Friday, September 27, 2013

HBASE - RegionServer - Hbase Master failed to reach RegionServer

RegionServer was failed to respond hbase Master. Basically, in regionServer the zookeeper failed to respond due to GC happens and java stop-the-world.

Read the below blog which explains very very clever how to get rid of GC failure.

Below is some configuration changes we did on our side to avoid the issue as a system load test.

(Hbase configuration) Hbase zookeeper session timeout increased to 90 seconds from 40seconds and default 60seconds as per hbase guide max : 3minutes you can have. To collect GC on 1 GB on an avg. system takes 8 to 10 seconds.
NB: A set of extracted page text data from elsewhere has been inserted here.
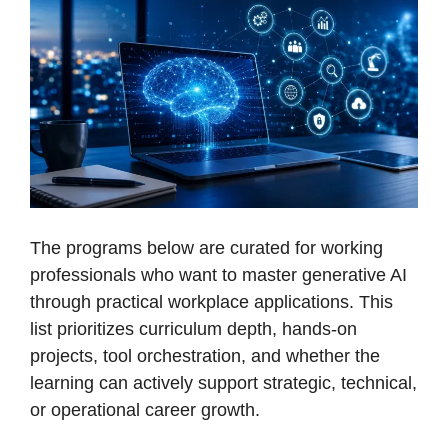
The programs below are curated for working
professionals who want to master generative AI
through practical workplace applications. This
list prioritizes curriculum depth, hands-on
projects, tool orchestration, and whether the
learning can actively support strategic, technical,
or operational career growth.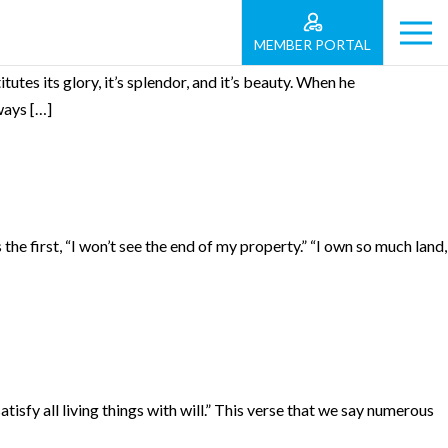
MEMBER PORTAL
utes its glory, it’s splendor, and it’s beauty. When he
ways […]
 the first, “I won’t see the end of my property.” “I own so much land,
sfy all living things with will.” This verse that we say numerous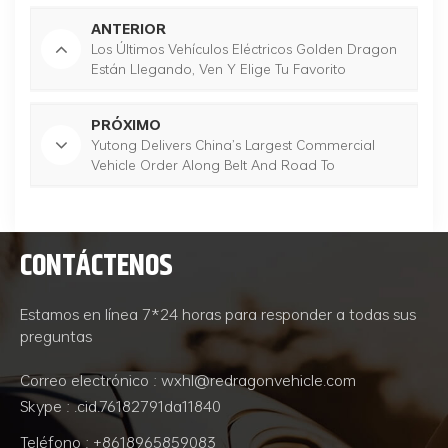
ANTERIOR
Los Últimos Vehículos Eléctricos Golden Dragon
Están Llegando, Ven Y Elige Tu Favorito
PRÓXIMO
Yutong Delivers China’s Largest Commercial
Vehicle Order Along Belt And Road To
Uzbekistan
CONTÁCTENOS
Estamos en línea 7*24 horas para responder a todas sus
preguntas
Correo electrónico : wxhl@redragonvehicle.com
Skype : .cid.76182791da11840
Teléfono : +8618965859083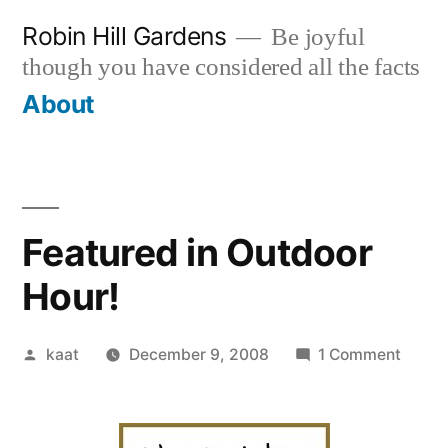
Skip
Robin Hill Gardens
Be joyful
to
though you have considered all the facts
content
About
Featured in Outdoor
Hour!
Posted
on
kaat
December 9, 2008
1 Comment
by
Featu
in
Outdo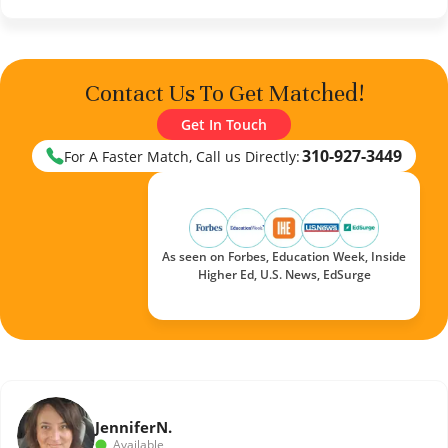
Contact Us To Get Matched!
Get In Touch
310-927-3449
For A Faster Match, Call us Directly:
As seen on Forbes, Education Week, Inside
Higher Ed, U.S. News, EdSurge
Jennifer
N.
Available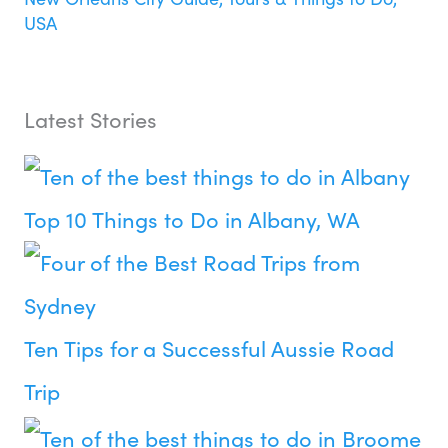
USA
Latest Stories
Top 10 Things to Do in Albany, WA
Ten Tips for a Successful Aussie Road
Trip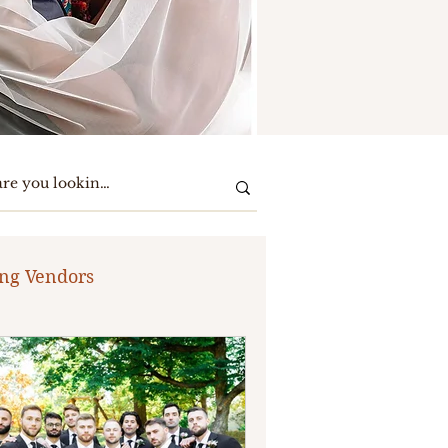
ng Vendors
te Party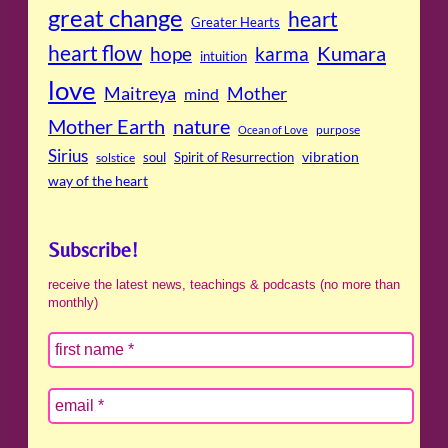
great change
heart
Greater Hearts
heart flow
Kumara
hope
karma
intuition
love
Maitreya
Mother
mind
Mother Earth
nature
purpose
Ocean of Love
Sirius
soul
Spirit of Resurrection
vibration
solstice
way of the heart
Subscribe!
receive the latest news, teachings & podcasts (no more than
monthly)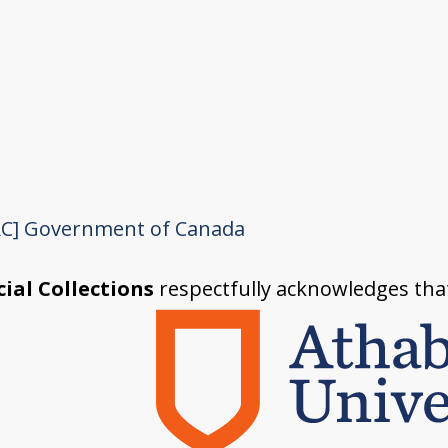
C]
Government of Canada
ial Collections
respectfully acknowledges tha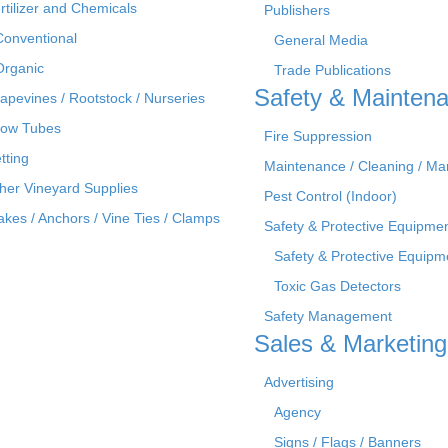
rtilizer and Chemicals
Publishers
Conventional
General Media
Organic
Trade Publications
Safety & Mainten
apevines / Rootstock / Nurseries
ow Tubes
Fire Suppression
tting
Maintenance / Cleaning / M
her Vineyard Supplies
Pest Control (Indoor)
akes / Anchors / Vine Ties / Clamps
Safety & Protective Equipme
Safety & Protective Equipm
Toxic Gas Detectors
Safety Management
Sales & Marketing
Advertising
Agency
Signs / Flags / Banners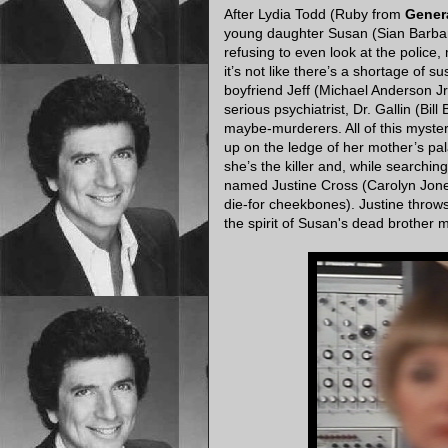
After Lydia Todd (Ruby from
Genera
young daughter Susan (Sian Barbara 
refusing to even look at the police,
it’s not like there’s a shortage of 
boyfriend Jeff (Michael Anderson J
serious psychiatrist, Dr. Gallin (Bill 
maybe-murderers. All of this myste
up on the ledge of her mother’s pala
she’s the killer and, while searchi
named Justine Cross (Carolyn Jones
die-for cheekbones). Justine throw
the spirit of Susan's dead brother 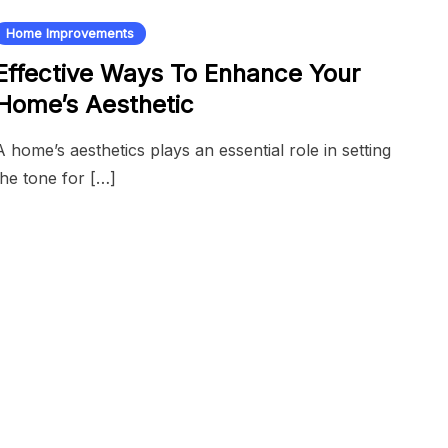
Home Improvements
Effective Ways To Enhance Your
Home’s Aesthetic
A home’s aesthetics plays an essential role in setting
the tone for […]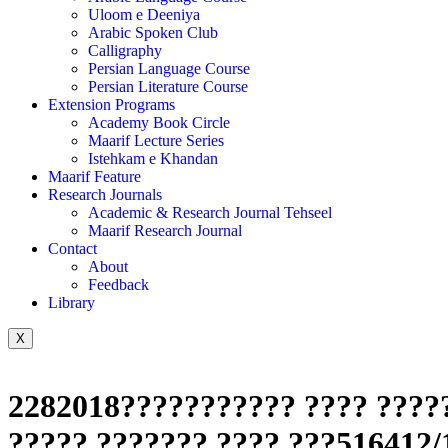
Uloom e Deeniya
Arabic Spoken Club
Calligraphy
Persian Language Course
Persian Literature Course
Extension Programs
Academy Book Circle
Maarif Lecture Series
Istehkam e Khandan
Maarif Feature
Research Journals
Academic & Research Journal Tehseel
Maarif Research Journal
Contact
About
Feedback
Library
X
2282018??????????? ???? ?????
????? ??????? ???? ???516412/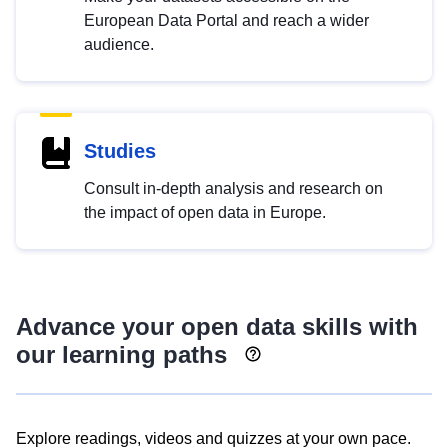
European Data Portal and reach a wider
audience.
Studies
Consult in-depth analysis and research on
the impact of open data in Europe.
Advance your open data skills with
our learning paths
Explore readings, videos and quizzes at your own pace.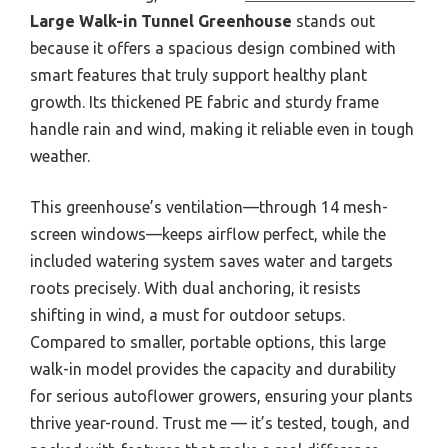
Large Walk-in Tunnel Greenhouse
stands out
because it offers a spacious design combined with
smart features that truly support healthy plant
growth. Its thickened PE fabric and sturdy frame
handle rain and wind, making it reliable even in tough
weather.
This greenhouse’s ventilation—through 14 mesh-
screen windows—keeps airflow perfect, while the
included watering system saves water and targets
roots precisely. With dual anchoring, it resists
shifting in wind, a must for outdoor setups.
Compared to smaller, portable options, this large
walk-in model provides the capacity and durability
for serious autoflower growers, ensuring your plants
thrive year-round. Trust me — it’s tested, tough, and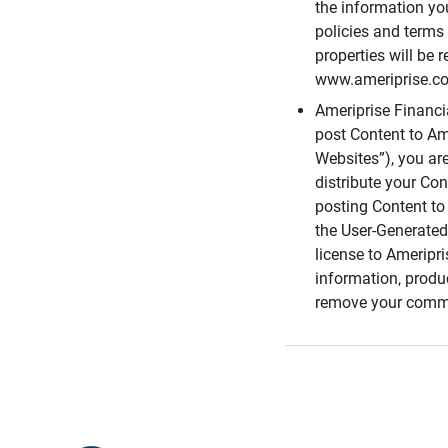
the information you
policies and terms 
properties will be 
www.ameriprise.com
Ameriprise Financ
post Content to Am
Websites”), you ar
distribute your Co
posting Content to 
the User-Generated
license to Ameripr
information, produ
remove your comme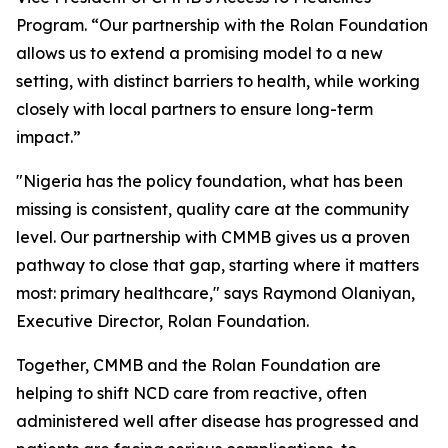
Program. “Our partnership with the Rolan Foundation
allows us to extend a promising model to a new
setting, with distinct barriers to health, while working
closely with local partners to ensure long-term
impact.”
"Nigeria has the policy foundation, what has been
missing is consistent, quality care at the community
level. Our partnership with CMMB gives us a proven
pathway to close that gap, starting where it matters
most: primary healthcare," says Raymond Olaniyan,
Executive Director, Rolan Foundation.
Together, CMMB and the Rolan Foundation are
helping to shift NCD care from reactive, often
administered well after disease has progressed and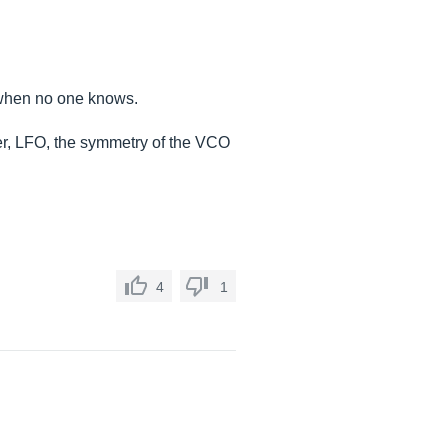
 when no one knows.
lter, LFO, the symmetry of the VCO
4
1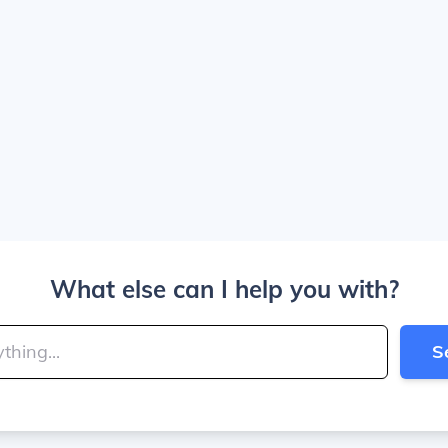
What else can I help you with?
S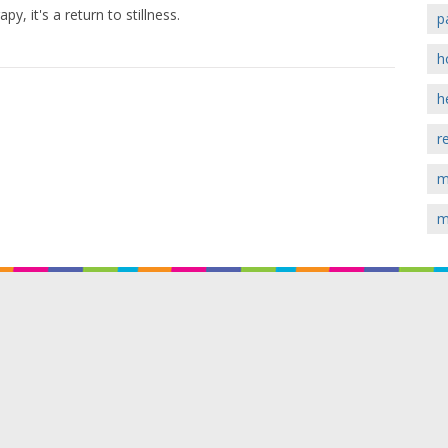
y, it's a return to stillness.
p
h
h
r
m
m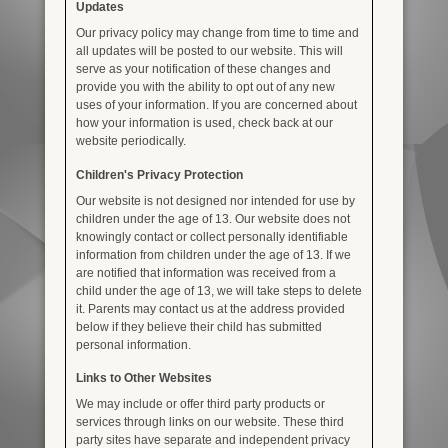
Updates
Our privacy policy may change from time to time and
all updates will be posted to our website. This will
serve as your notification of these changes and
provide you with the ability to opt out of any new
uses of your information. If you are concerned about
how your information is used, check back at our
website periodically.
Children's Privacy Protection
Our website is not designed nor intended for use by
children under the age of 13. Our website does not
knowingly contact or collect personally identifiable
information from children under the age of 13. If we
are notified that information was received from a
child under the age of 13, we will take steps to delete
it. Parents may contact us at the address provided
below if they believe their child has submitted
personal information.
Links to Other Websites
We may include or offer third party products or
services through links on our website. These third
party sites have separate and independent privacy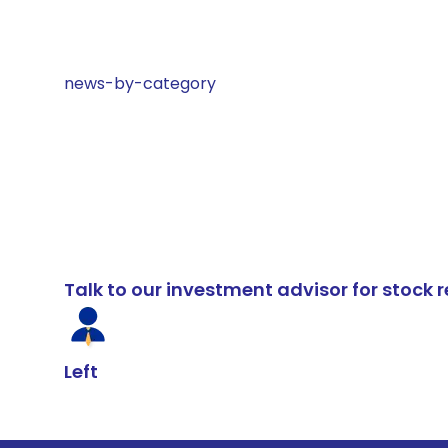
news-by-category
Talk to our investment advisor for stoc
Left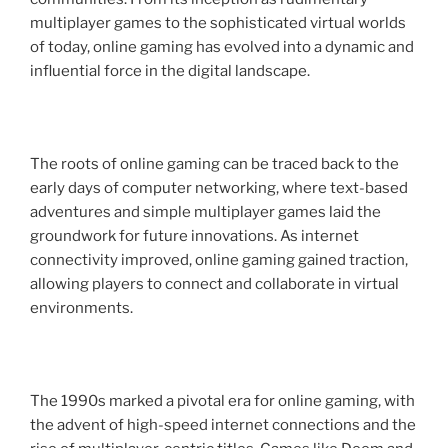
multiplayer games to the sophisticated virtual worlds
of today, online gaming has evolved into a dynamic and
influential force in the digital landscape.
The roots of online gaming can be traced back to the
early days of computer networking, where text-based
adventures and simple multiplayer games laid the
groundwork for future innovations. As internet
connectivity improved, online gaming gained traction,
allowing players to connect and collaborate in virtual
environments.
The 1990s marked a pivotal era for online gaming, with
the advent of high-speed internet connections and the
Since, we have HeapMemory configured 8 GB and GC can collect @ around 7 GB we may ended up failure on connection time out.

Pass java arguments : -XX:+UseParNewGC -XX:+UseConcMarkSweepGC -XX:CMSInitiatingOccupancyFraction=60 -XX:PrintFLSStatistics=1 -verbose:gc -XX:+PrintGCDetails -XX:+PrintGCTimeStamps -Xloggc:/usr/lib/hbase/logs/logs/gc-$(hostname)-hbase.log

Enable MSLAB Allocation Scheme with default flush values - In hbase-0.92 its enabled by default.

Cluster should be in odd number. Because, zookeeper multi-server suggest to have in odd numbers.